**The problem**
How many lines in the records below hold the string "your"? Answer with the number alone.

[Records from a dataset]
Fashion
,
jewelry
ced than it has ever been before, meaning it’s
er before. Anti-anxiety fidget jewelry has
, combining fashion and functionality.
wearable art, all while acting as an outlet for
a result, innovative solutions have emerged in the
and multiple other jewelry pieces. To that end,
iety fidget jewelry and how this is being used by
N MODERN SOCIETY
--
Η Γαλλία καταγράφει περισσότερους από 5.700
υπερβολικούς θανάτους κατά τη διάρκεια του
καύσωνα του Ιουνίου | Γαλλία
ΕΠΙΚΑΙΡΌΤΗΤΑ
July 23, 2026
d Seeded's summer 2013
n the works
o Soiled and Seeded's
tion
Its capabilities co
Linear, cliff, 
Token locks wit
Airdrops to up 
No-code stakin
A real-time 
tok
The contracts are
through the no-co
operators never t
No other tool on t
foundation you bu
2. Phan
* * *
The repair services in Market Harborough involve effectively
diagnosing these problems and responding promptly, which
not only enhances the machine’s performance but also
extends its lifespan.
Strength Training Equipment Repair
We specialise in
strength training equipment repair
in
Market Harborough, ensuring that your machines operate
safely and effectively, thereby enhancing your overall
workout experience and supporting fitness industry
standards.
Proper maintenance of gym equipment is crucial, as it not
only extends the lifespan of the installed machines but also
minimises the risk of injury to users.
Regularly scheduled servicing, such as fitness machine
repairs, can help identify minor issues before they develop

**Task solution**
2